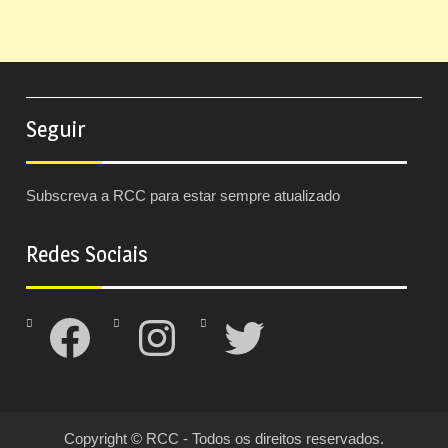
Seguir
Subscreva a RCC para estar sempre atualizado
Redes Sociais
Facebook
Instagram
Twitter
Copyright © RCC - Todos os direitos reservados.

...

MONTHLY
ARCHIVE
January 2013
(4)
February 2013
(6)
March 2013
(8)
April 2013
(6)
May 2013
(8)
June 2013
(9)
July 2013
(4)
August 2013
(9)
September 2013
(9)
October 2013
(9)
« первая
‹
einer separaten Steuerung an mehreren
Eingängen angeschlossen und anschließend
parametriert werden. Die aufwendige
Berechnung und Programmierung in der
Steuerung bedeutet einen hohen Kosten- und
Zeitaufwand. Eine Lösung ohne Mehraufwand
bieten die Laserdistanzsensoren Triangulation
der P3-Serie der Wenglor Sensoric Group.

▶ **EXERCISE**:
With the string "Steuerung" as the key, filter the data above and show the lines that match.

▶ **REPLY TO THE EXERCISE**:
einer separaten Steuerung an mehreren
Steuerung bedeutet einen hohen Kosten- und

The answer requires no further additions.